Look through the data below and output, unchanged, every line from the one holding "21 Haziran 2018" through the one holding "Tüm Hakları Saklıdır.", inclusive. Skip the pictures.

━━━━━━━━━━━━━━━━━━━━

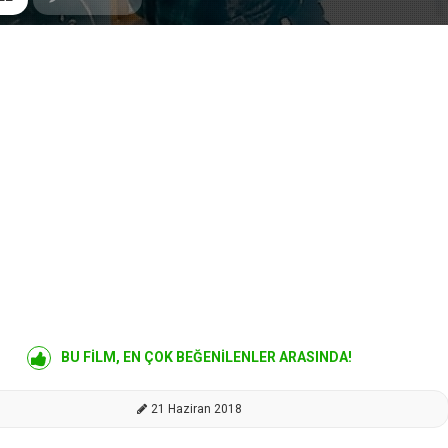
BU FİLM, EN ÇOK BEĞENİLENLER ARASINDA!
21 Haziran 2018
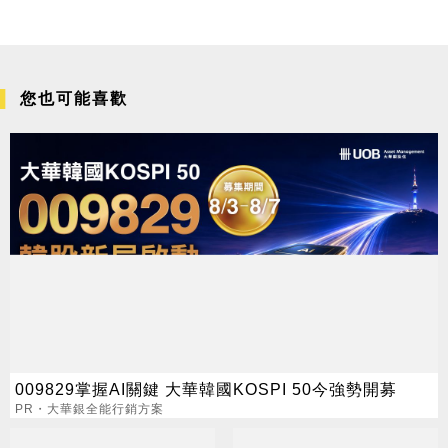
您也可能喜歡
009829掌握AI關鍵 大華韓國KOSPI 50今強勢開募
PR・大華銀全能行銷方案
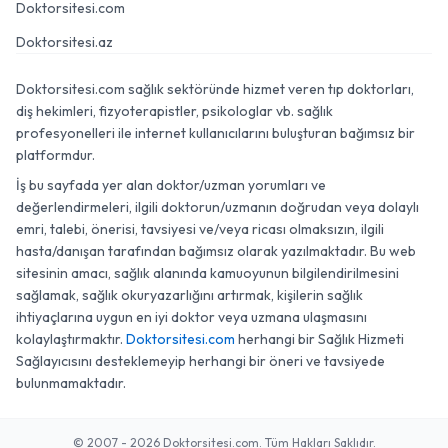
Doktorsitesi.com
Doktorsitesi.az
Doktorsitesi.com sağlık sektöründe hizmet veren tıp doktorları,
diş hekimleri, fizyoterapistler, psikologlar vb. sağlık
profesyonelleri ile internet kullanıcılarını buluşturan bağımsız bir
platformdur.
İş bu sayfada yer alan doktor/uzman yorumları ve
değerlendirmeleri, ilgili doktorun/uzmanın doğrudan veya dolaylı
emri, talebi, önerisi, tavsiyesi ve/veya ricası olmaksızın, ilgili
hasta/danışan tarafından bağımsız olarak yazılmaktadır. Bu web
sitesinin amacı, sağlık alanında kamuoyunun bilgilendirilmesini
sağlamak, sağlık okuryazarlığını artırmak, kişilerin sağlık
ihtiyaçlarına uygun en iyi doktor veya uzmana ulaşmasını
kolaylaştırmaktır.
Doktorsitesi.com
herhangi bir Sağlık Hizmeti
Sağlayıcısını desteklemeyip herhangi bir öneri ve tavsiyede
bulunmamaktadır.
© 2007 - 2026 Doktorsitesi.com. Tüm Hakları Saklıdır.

━━━━━━━━━━━━━━━━━━━━

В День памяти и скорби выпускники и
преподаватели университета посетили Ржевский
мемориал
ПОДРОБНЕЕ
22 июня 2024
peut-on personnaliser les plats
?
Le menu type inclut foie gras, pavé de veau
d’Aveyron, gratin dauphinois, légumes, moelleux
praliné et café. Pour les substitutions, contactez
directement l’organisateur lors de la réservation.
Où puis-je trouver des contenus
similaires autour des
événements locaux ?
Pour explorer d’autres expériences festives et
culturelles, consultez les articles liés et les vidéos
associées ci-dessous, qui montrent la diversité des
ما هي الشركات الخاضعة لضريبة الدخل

━━━━━━━━━━━━━━━━━━━━

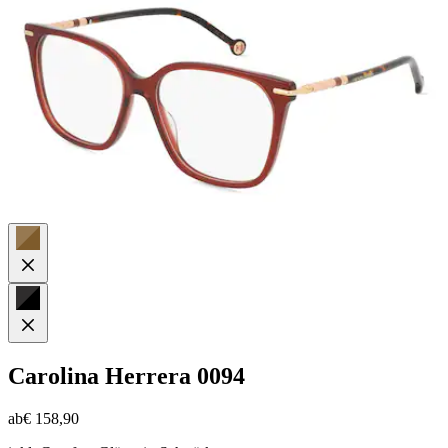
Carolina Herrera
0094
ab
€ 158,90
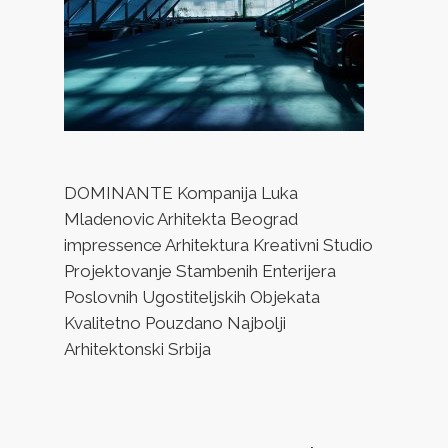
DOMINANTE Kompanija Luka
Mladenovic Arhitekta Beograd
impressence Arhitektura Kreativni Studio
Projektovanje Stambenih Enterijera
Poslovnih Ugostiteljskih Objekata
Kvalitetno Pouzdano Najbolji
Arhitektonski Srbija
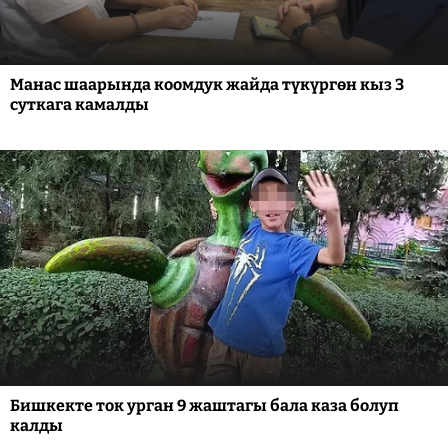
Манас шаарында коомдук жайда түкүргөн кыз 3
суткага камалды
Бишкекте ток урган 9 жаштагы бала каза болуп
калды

━━━━━━━━━━━━━━━━━━━━

■ Written response
21 Haziran 2018
您也可能喜歡
009829掌握AI關鍵 大華韓國KOSPI 50今強勢開募
PR・大華銀全能行銷方案
Doktorsitesi.com
Doktorsitesi.az
Doktorsitesi.com sağlık sektöründe hizmet veren tıp doktorları,
diş hekimleri, fizyoterapistler, psikologlar vb. sağlık
profesyonelleri ile internet kullanıcılarını buluşturan bağımsız bir
platformdur.
İş bu sayfada yer alan doktor/uzman yorumları ve
değerlendirmeleri, ilgili doktorun/uzmanın doğrudan veya dolaylı
emri, talebi, önerisi, tavsiyesi ve/veya ricası olmaksızın, ilgili
hasta/danışan tarafından bağımsız olarak yazılmaktadır. Bu web
sitesinin amacı, sağlık alanında kamuoyunun bilgilendirilmesini
sağlamak, sağlık okuryazarlığını artırmak, kişilerin sağlık
ihtiyaçlarına uygun en iyi doktor veya uzmana ulaşmasını
kolaylaştırmaktır.
Doktorsitesi.com
herhangi bir Sağlık Hizmeti
Sağlayıcısını desteklemeyip herhangi bir öneri ve tavsiyede
bulunmamaktadır.
© 2007 - 2026 Doktorsitesi.com. Tüm Hakları Saklıdır.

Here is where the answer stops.